As of version 6.0.0, Miller supports output colorization. This includes colors per se, as well as bold, underline, and/or reverse. As of version 6.1.0, the default is bold+underline for keys -- this works well as a default regardless of your terminal's color settings -- with further customization options as described below:

pix/colorization.png

Things having colors

  • Keys in CSV header lines, JSON keys, etc
  • Values in CSV data lines, JSON scalar values, etc
  • "PASS" and "FAIL" in regression-test output
  • Some online-help strings

Rules for colorization

  • By default, colorize output only if writing to stdout and stdout is a TTY.

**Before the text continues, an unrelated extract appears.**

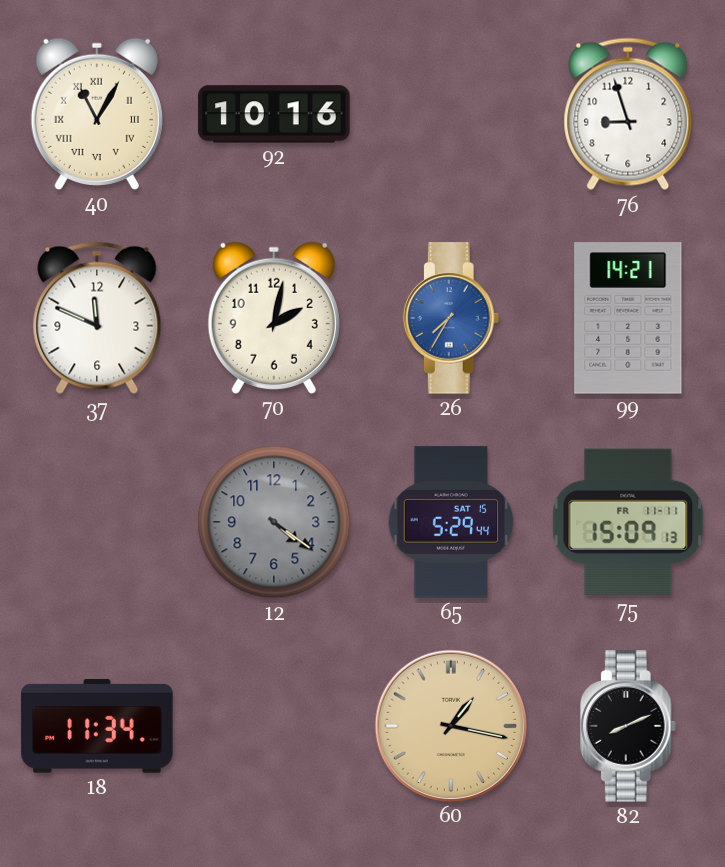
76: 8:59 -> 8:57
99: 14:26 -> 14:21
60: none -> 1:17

    • Example: color: mlr --csv cat foo.csv
    • Example: no color: mlr --csv cat foo.csv > bar.csv
    • Example: no color: mlr --csv cat foo.csv | less
  • NIDX output format (plain text, Unix-style, with implicitly positionally indexed fields) is not colored. This is because in other formats, keys are one color and values are another. For NIDX, all output is values.

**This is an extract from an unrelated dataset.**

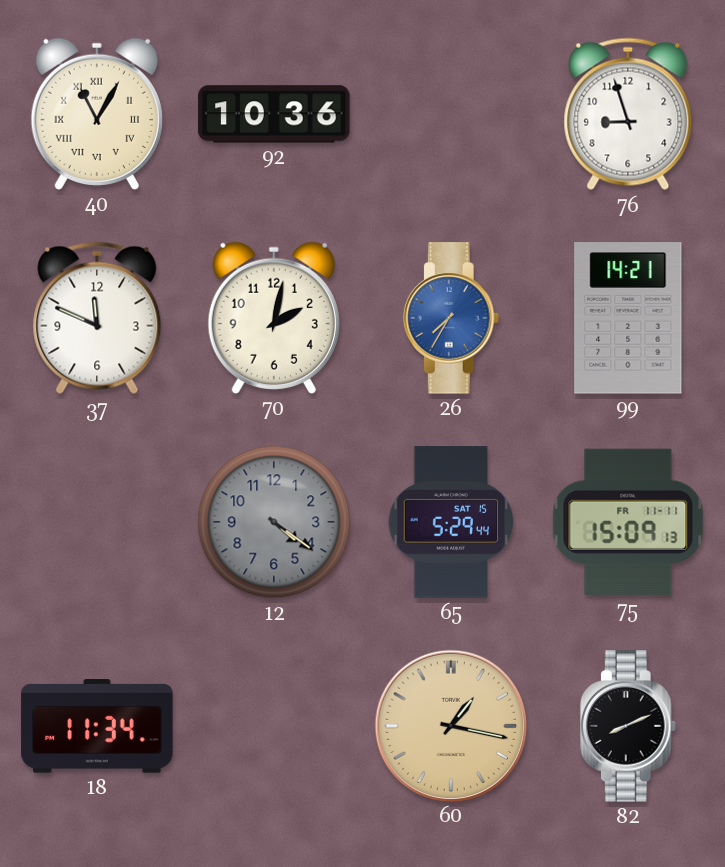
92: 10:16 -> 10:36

Mechanisms for colorization

  • Miller uses ANSI escape sequences only.
  • Doesn't try to check to see whether the terminal is capable of 256-color ANSI vs 16-color ANSI. Note that if colors are in the range 0..15 then 16-color ANSI escapes are used, so this is in the user's control.

How you can control colorization

  • Suppression/unsuppression:

    • export MLR_NO_COLOR=true means Miller won't color even when it normally would.
    • export MLR_ALWAYS_COLOR=true means Miller will color even when it normally would not. For example, you might want to use this when piping mlr output to less -r.
    • Command-line flags --no-color or -M, --always-color or -C.
    • On Windows, replace export with set
  • Color choices can be specified by using environment variables or command-line flags, with values 0..255:

    • export MLR_KEY_COLOR=208
    • export MLR_VALUE_COLOR=33
    • On Windows, replace export with set
    • Likewise for MLR_PASS_COLOR, MLR_FAIL_COLOR, MLR_HELP_COLOR, MLR_REPL_PS1_COLOR, and MLR_REPL_PS2_COLOR.
    • Command-line flags --key-color 208, --value-color 33, etc., and likewise for --pass-color, --fail-color, --repl-ps1-color, --repl-ps2-color, and --help-color.
    • This is particularly useful if your terminal's background color clashes with current settings.

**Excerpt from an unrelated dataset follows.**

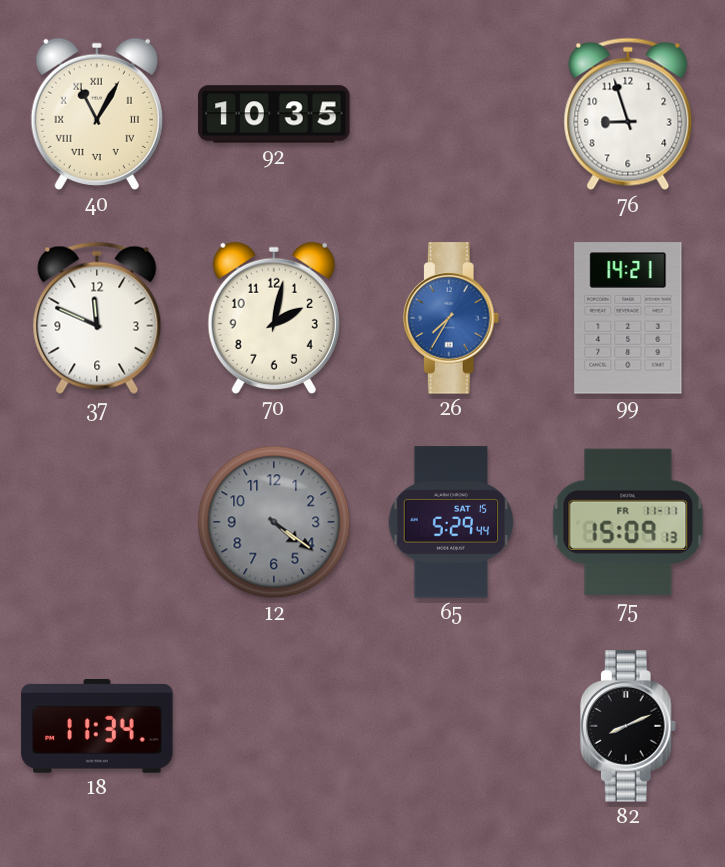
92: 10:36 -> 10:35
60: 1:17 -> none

If environment-variable settings and command-line flags are both provided, the latter take precedence.

How to see available color codes

Use mlr --list-color-names to see available names, like orchid. Colors can also be specified using numbers in the range 0..255, like 170: please see mlr --list-color-codes. You can also use bold, underline, and/or reverse. Additionally, combinations of all of these can be joined with a -, like red-bold, bold-170, bold-underline, etc.